---
title: Benchmarking RAG Pipelines With A `LabelledRagDatatset`
 | LlamaIndex OSS Documentation
---

The `LabelledRagDataset` is meant to be used for evaluating any given RAG pipeline, for which there could be several configurations (i.e. choosing the `LLM`, values for the `similarity_top_k`, `chunk_size`, and others). We’ve likened this abstract to traditional machine learning datastets, where `X` features are meant to predict a ground-truth label `y`. In this case, we use the `query` as well as the retrieved `contexts` as the “features” and the answer to the query, called `reference_answer` as the ground-truth label.

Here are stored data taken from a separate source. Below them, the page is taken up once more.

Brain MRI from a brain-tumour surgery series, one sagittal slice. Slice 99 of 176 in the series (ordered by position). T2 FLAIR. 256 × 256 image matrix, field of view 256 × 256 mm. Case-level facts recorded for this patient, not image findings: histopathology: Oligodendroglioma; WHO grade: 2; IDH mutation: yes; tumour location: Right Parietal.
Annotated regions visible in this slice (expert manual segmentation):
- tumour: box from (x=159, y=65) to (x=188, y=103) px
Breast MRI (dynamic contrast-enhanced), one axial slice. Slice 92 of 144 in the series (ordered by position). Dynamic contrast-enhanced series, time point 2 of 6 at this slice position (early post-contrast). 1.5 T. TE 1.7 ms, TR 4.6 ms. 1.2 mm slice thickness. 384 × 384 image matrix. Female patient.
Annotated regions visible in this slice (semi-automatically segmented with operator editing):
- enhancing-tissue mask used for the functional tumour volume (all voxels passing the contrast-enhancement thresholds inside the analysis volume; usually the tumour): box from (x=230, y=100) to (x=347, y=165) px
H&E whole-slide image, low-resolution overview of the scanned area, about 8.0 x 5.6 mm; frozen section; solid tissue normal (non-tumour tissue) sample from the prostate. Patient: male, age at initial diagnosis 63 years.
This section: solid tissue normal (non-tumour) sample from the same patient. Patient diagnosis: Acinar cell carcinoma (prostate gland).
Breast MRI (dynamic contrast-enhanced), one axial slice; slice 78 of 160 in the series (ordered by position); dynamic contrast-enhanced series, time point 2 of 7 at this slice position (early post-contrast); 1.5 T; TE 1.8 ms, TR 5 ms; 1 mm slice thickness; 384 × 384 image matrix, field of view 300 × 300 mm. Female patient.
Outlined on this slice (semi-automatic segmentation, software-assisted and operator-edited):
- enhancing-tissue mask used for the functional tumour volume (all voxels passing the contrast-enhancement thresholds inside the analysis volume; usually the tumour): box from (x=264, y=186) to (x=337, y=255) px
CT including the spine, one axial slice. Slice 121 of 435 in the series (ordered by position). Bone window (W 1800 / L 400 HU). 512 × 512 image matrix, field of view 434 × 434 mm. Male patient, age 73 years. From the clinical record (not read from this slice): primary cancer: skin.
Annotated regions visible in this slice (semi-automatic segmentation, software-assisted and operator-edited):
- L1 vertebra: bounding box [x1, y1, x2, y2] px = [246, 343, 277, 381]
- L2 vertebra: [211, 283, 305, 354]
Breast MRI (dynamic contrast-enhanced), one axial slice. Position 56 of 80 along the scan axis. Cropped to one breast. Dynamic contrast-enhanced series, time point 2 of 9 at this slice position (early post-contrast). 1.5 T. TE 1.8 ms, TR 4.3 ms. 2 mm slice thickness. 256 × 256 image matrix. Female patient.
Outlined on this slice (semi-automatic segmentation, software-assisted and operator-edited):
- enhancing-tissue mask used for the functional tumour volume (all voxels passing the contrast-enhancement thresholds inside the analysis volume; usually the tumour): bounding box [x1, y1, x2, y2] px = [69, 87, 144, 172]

And of course, such datasets are comprised of observations or examples. In the case of `LabelledRagDataset`, these are made up with a set of `LabelledRagDataExample`’s.

In this notebook, we will show how one can construct a `LabelledRagDataset` from scratch. Please note that the alternative to this would be to simply download a community supplied `LabelledRagDataset` from `llama-hub` in order to evaluate/benchmark your own RAG pipeline on it.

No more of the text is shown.